* WHAT IS NEEDED
Reproduce all of the items below word for word, leaving out the pictures.

* INPUT RECORDS
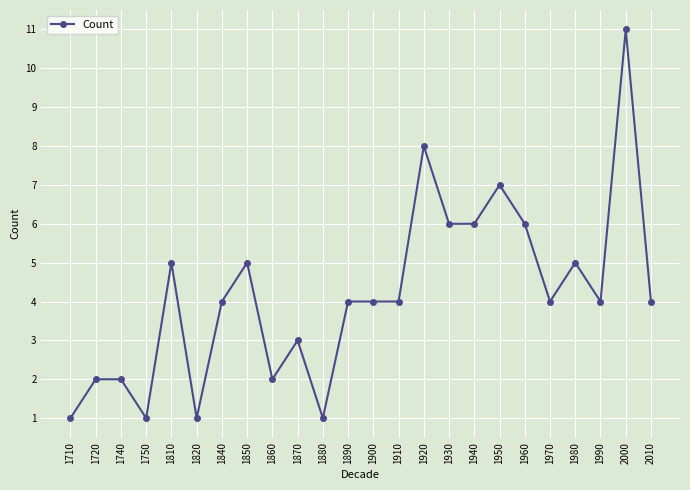

What is the value of the 19th point from the left?

6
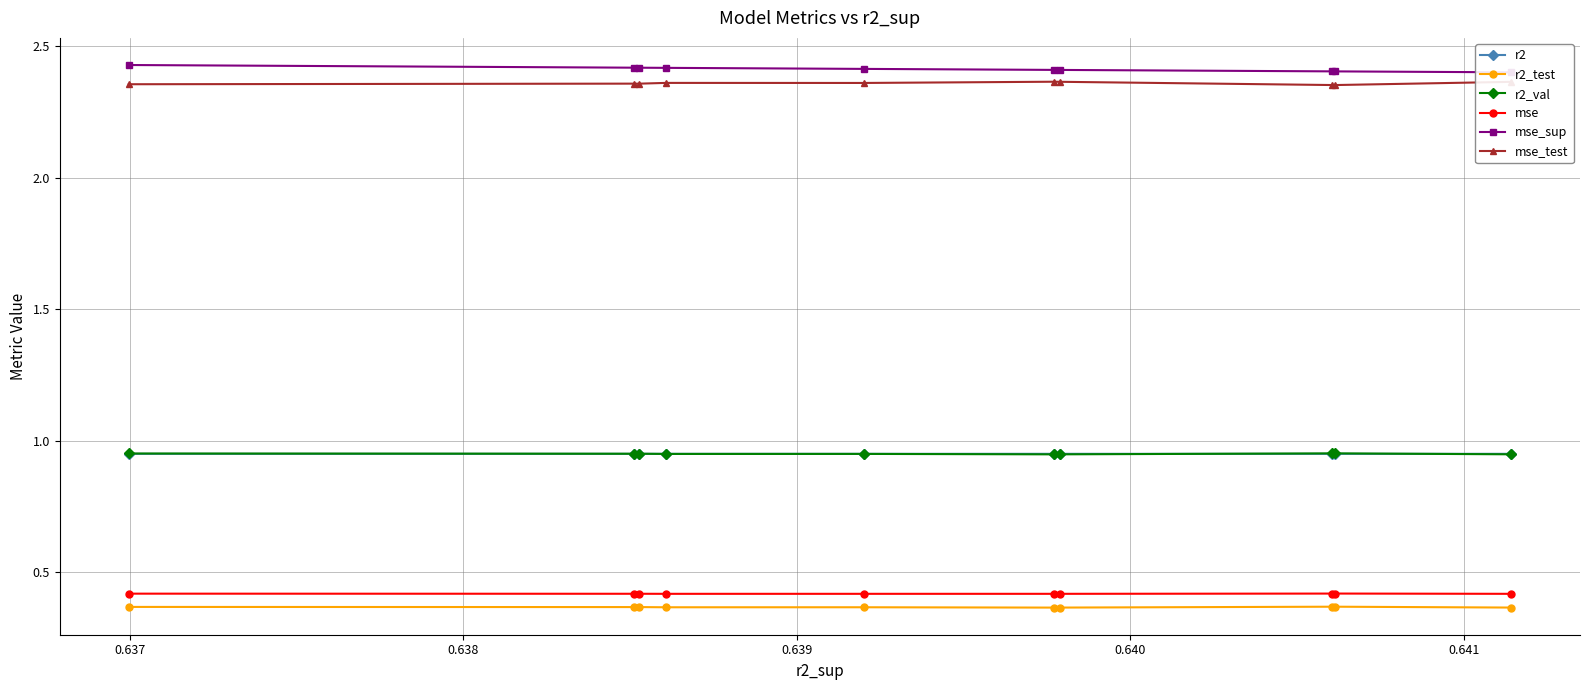

Is this an area chart (filled region under the line)?

No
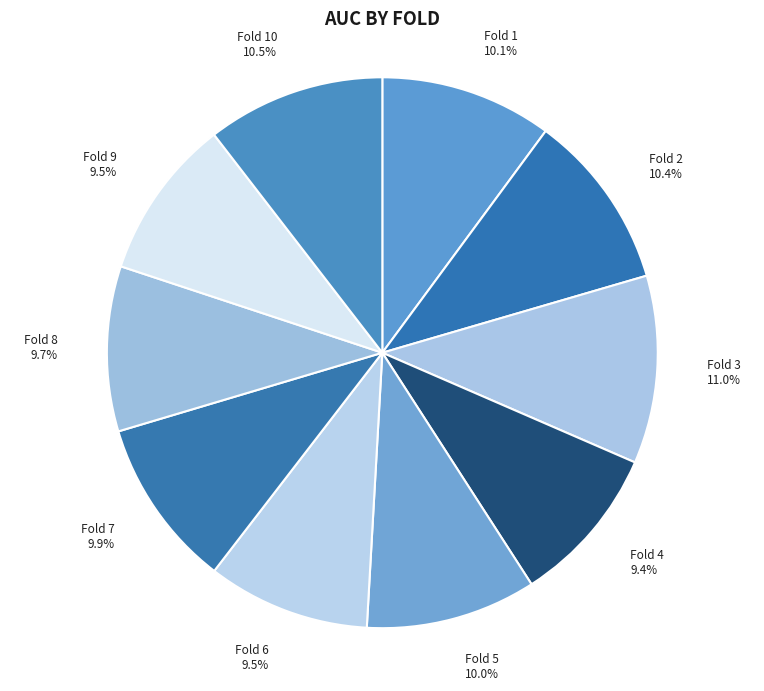

Does Fold 1 account for over 50% of the chart?

No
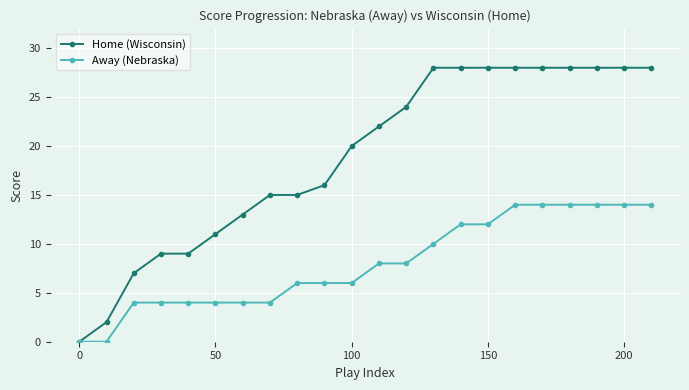

At how many categories does at least one series exceed 25?

9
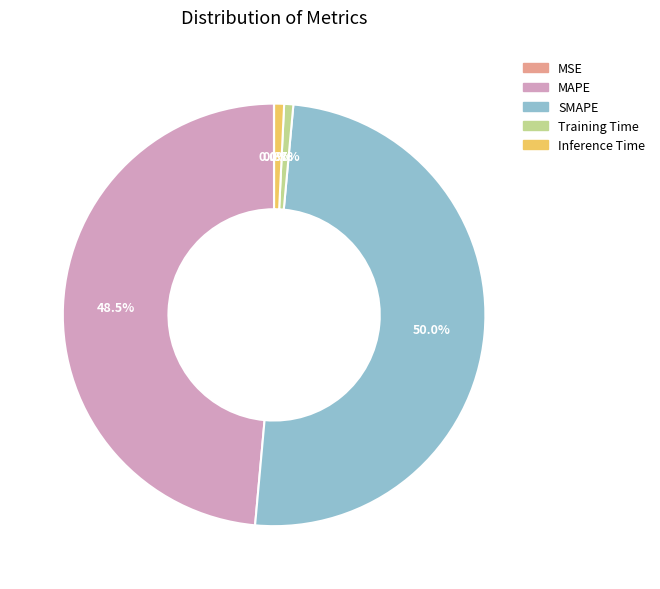

Combined, what portion of the pie is MAPE and SMAPE?

98.5%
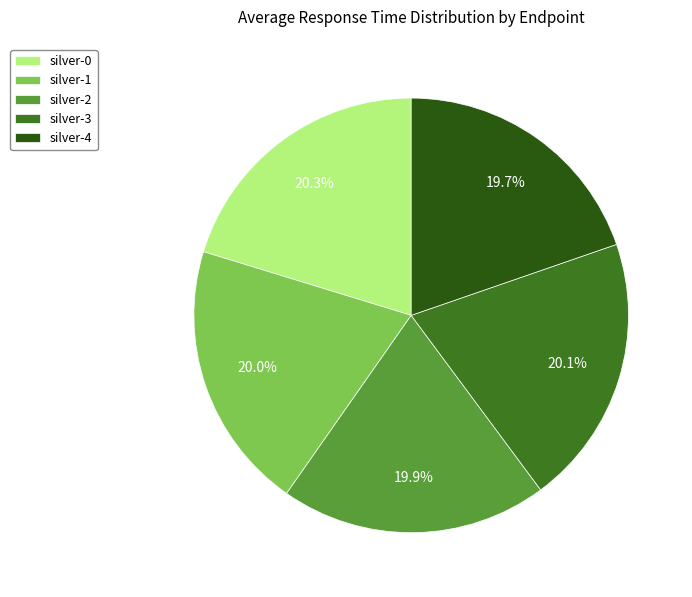

To the nearest percent, what is the average slice percentage?

20%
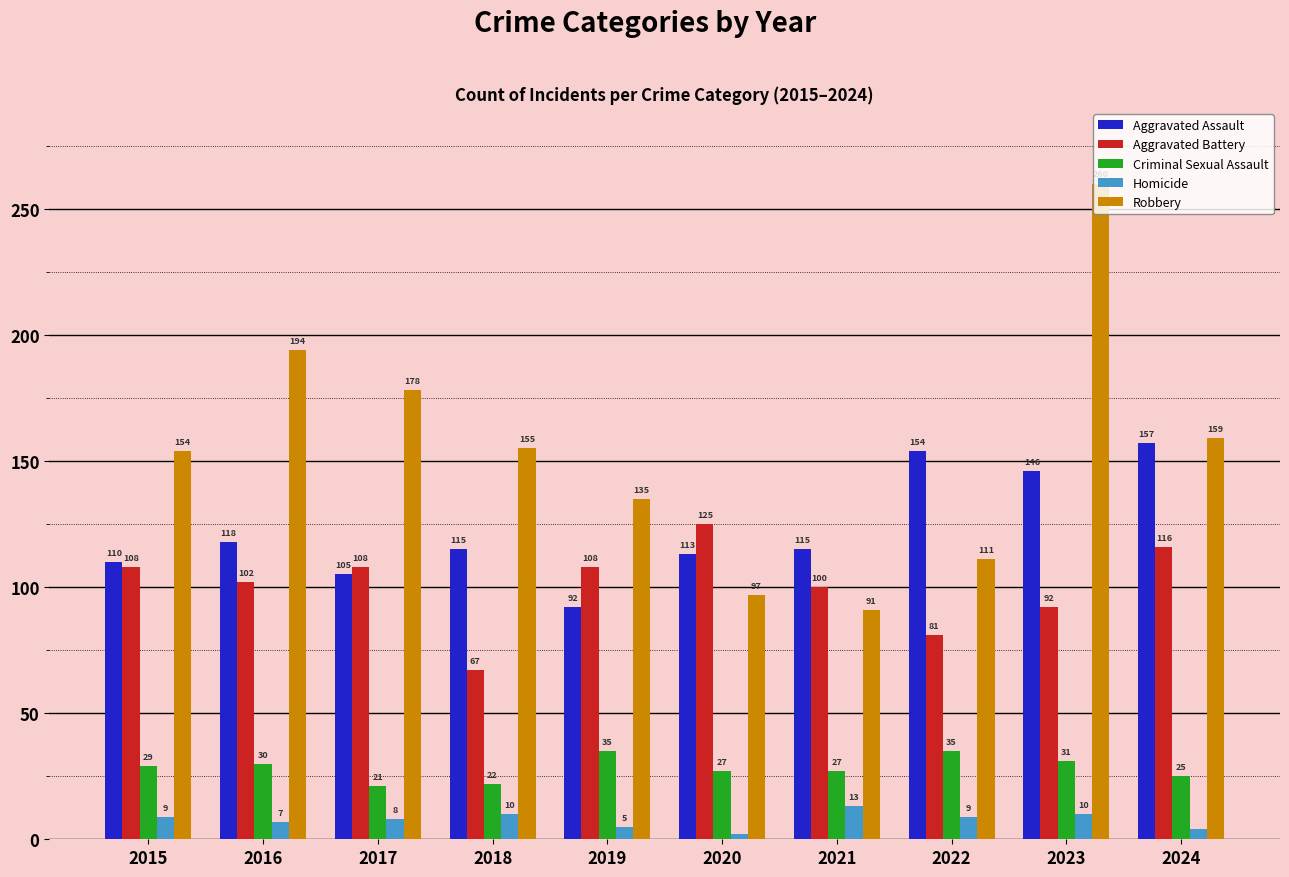

At which category is the sum across all series the highest?

2023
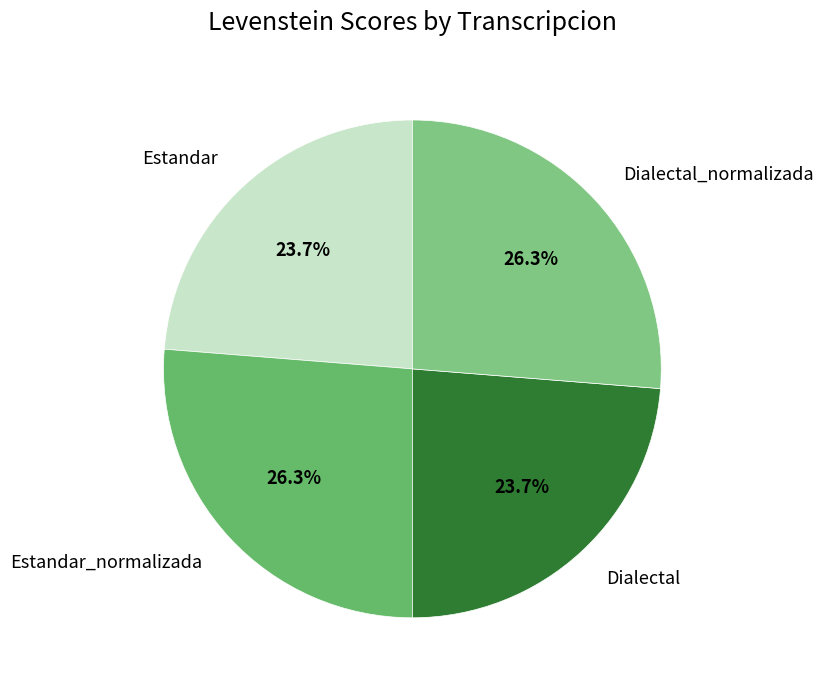

True or false: Estandar accounts for 36% of the total.

False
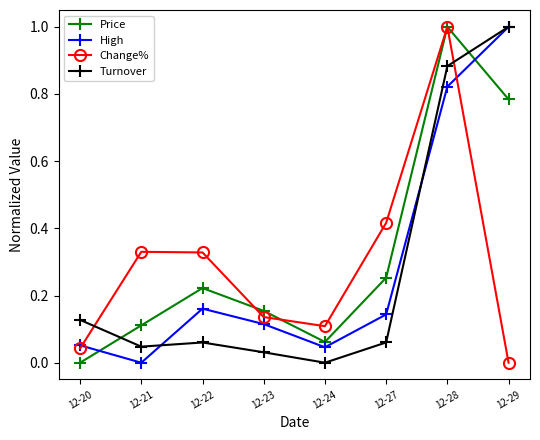

After their last crossing, which series has the higher values: Price or High?

High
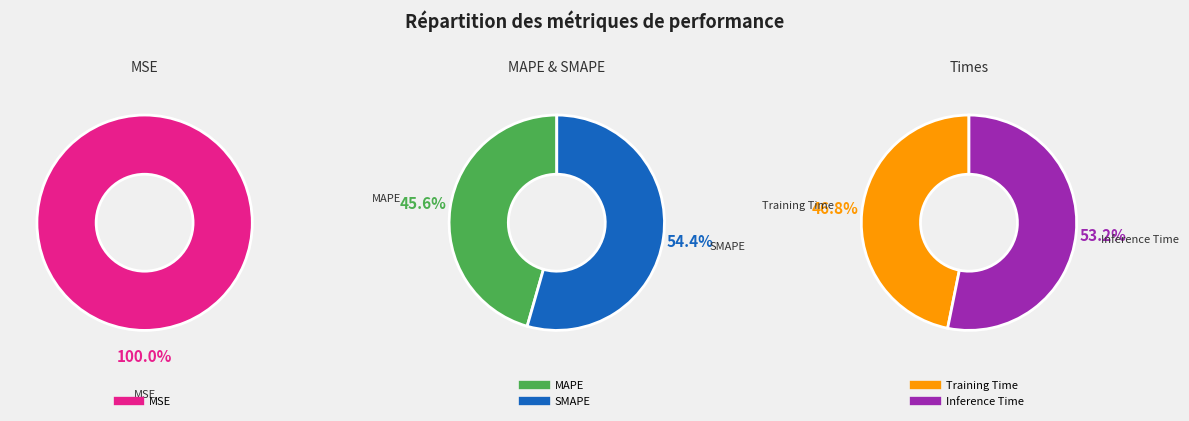

Combined, what portion of the pie is MSE and SMAPE?

54.4%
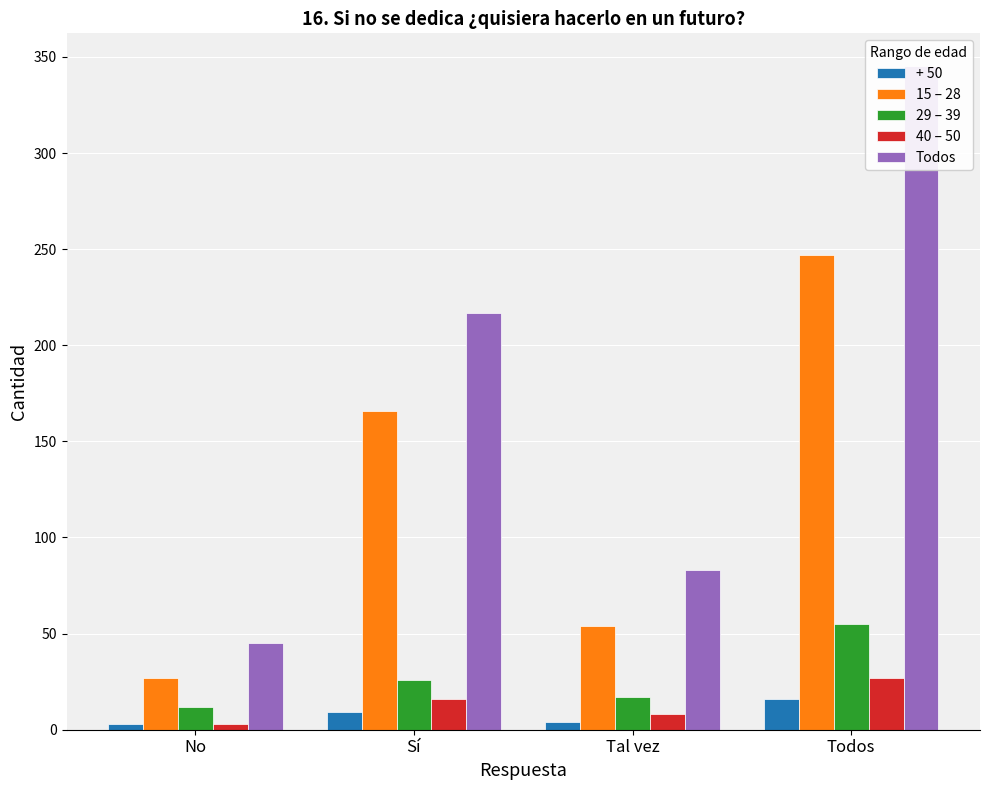

What is the minimum value for 29 – 39?

12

* YOUR RESPONSE
What is the value of the 19th point from the left?

6

Is this an area chart (filled region under the line)?

No

Does Fold 1 account for over 50% of the chart?

No

At how many categories does at least one series exceed 25?

9

Combined, what portion of the pie is MAPE and SMAPE?

98.5%

To the nearest percent, what is the average slice percentage?

20%

At which category is the sum across all series the highest?

2023

True or false: Estandar accounts for 36% of the total.

False

After their last crossing, which series has the higher values: Price or High?

High

Combined, what portion of the pie is MSE and SMAPE?

54.4%

What is the minimum value for 29 – 39?

12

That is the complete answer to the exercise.